Prepare all drives for testing: overwrite each with a 4k block using random pattern.

[global]
direct=1
bs=4k
ioengine=libaio
rw=randwrite
iodepth=128
numjobs=2
random_generator=tausworthe64
[drive1]
filename=/dev/nvme1n1
[drive2]
filename=/dev/nvme2n1
[drive3]
filename=/dev/nvme3n1
. . .

Test random workload:

[global]
direct=1
bs=4k
ioengine=libaio
rw=randrw
rwmixread=0 / 50 / 70 / 100
iodepth=128
numjobs=2
norandommap
time_based=1
runtime=600
random_generator=tausworthe64
group_reporting
gtod_reduce=1
[drive1]
filename=/dev/nvme1n1
[drive2]
filename=/dev/nvme2n1
[drive3]
filename=/dev/nvme3n1
. . .

Ideally, the test results for all drives should be equal to the results for one drive multiplied by the number of drives (in terms of GBps for sequential tests and IOPS for random tests). However, due to platform limitations, these results are not always achieved across all patterns. These limitations should be taken into account further on.

To ensure accurate results, it is recommended to repeat sequential tests using a block size that corresponds to the future array strip size (unless it is already equal to the specified block size used in the sequential tests). This is important because drives may show varying performance based on the block size being used.

Additionally, the load level, determined by the number of threads and the queue depth, should correspond to both the manufacturer's specifications and the expected load on the RAID.

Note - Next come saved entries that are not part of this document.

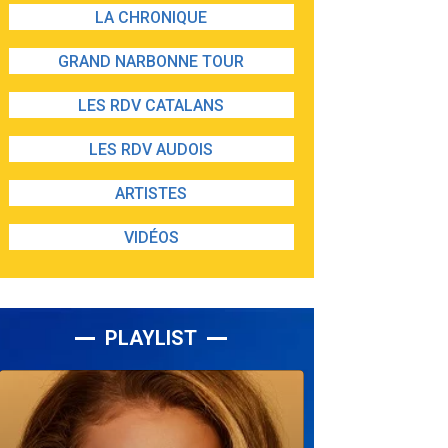
LA CHRONIQUE
GRAND NARBONNE TOUR
LES RDV CATALANS
LES RDV AUDOIS
ARTISTES
VIDÉOS
PLAYLIST
Lecteur
audio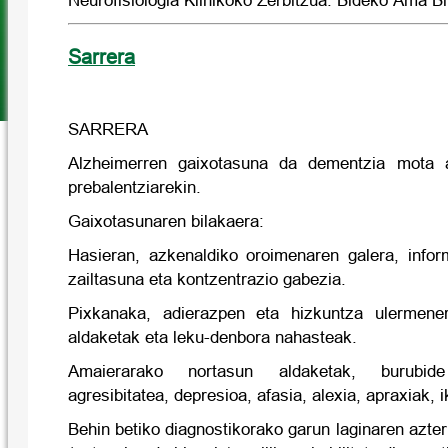
Neurofisiologia Klinikoko Zerbitzua. Bideko Ama Bir
Sarrera
SARRERA
Alzheimerren gaixotasuna da dementzia mota 
prebalentziarekin.
Gaixotasunaren bilakaera:
Hasieran, azkenaldiko oroimenaren galera, infor
zailtasuna eta kontzentrazio gabezia.
Pixkanaka, adierazpen eta hizkuntza ulermener
aldaketak eta leku-denbora nahasteak.
Amaierarako nortasun aldaketak, burubide
agresibitatea, depresioa, afasia, alexia, apraxiak, 
Behin betiko diagnostikorako garun laginaren azt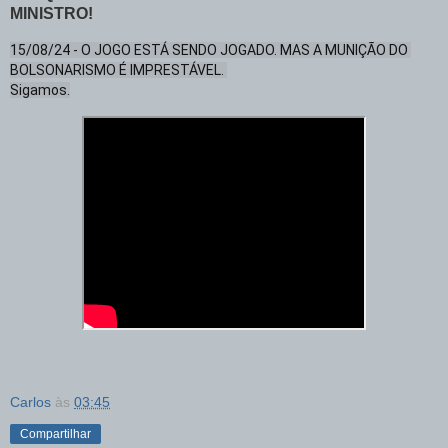
MINISTRO!
15/08/24 - O JOGO ESTÁ SENDO JOGADO. MAS A MUNIÇÃO DO 
BOLSONARISMO É IMPRESTÁVEL. 

Sigamos.
Carlos
às
03:45
Compartilhar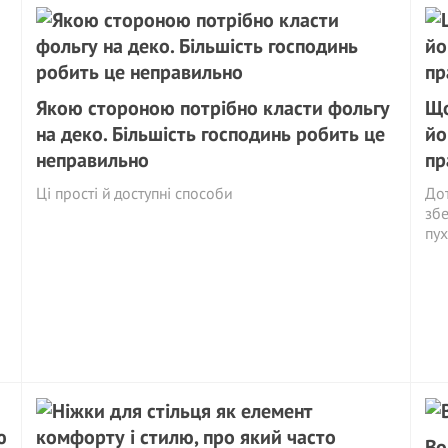
Якою стороною потрібно класти фольгу
Що
на деко. Більшість господинь робить це
йо
неправильно
пр
Ці прості й доступні способи
Дот
збе
пух
Во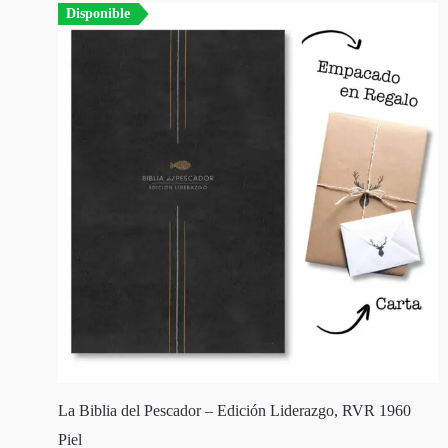
Disponible
La Biblia del Pescador – Edición Liderazgo, RVR 1960
Piel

To calculate the expected RAID performance, use the Table below:

1 drive All drives
Expected performance Queue depth Number of threads Expected performance Queue depth Number of threads
4k rand read Corresponds to the specification for the drive (drive_performance) Q T Drive_performance*N Q T*N
4k rand write Corresponds to the specification for the drive (drive_performance) Q T Drive_performance*N Q T*N
4k rand read/write 50/50 Close to double write perrformance or corresponds to the secification (if any) Q T Drive_performance*N Q T*N
128k Seq Read Corresponds to the specification for the drive (drive_performance) Q T Drive_performance*N Q T*N
128 Seq Write Corresponds to the specification for the drive (drive_performance) Q T Drive_performance*N Q T*N
Max expected RAID performance Max expected RAID performance in case of failures (% of normal performance)
Expected performance Queue depth Number of threads Expected performance Queue depth Number of threads
4k rand read The combined performance of the drives Q T*N 50% for RAID 5
75% for RAID 50 with 2 groups
87,5% for RAID 50 with 4 groups
Q T*N
4k rand write Depends strongly on the characteristics of the drives. In most cases, it ranges from (drive_performance*N/5) to (drive_performance*N/3) for RAID 5 and RAID 6 Q T*N For RAID 5 - typically around 80-85% of this RAID 5 performance in undegraded state (depends on the number of drives in the array) Q T*N
4k rand read/write 50/50 Drive_performance*N/2 for RAID 5 and RAID 6 Q T*N 80-85% for RAID 5 (depends on the number of drives in the array) Q T*N
128k Seq Read Drive_performance*N Q T*N For RAID 5 - up to 100% of this RAID 5 performance in undegraded state (depends on the hardware configuration and the performance of the processors) Q T*N
128 Seq Write Drive_performance*N Q T*N For RAID 5 - up to 100% of this RAID 5 performance in undegraded state (depends on the hardware configuration and the performance of the processors) Q T*N

T is the number of threads required for the test as given in the specification for the drive.

Q is the queue depth required for the test as given in the specification for the drive.

N is the number of drives used in the tests and in RAID creation.

These calculations are theoretical and allow us to estimate the maximum theoretical performance of the array.

In reality, the performance of the system can be influenced by both external factors (such as the operation of internal components of storage devices and temperature conditions), as well as internal factors (like the need to perform calculations and temporarily store data in memory). Therefore, we consider it normal for approximately 90-95% of the calculated performance to be achieved on the array.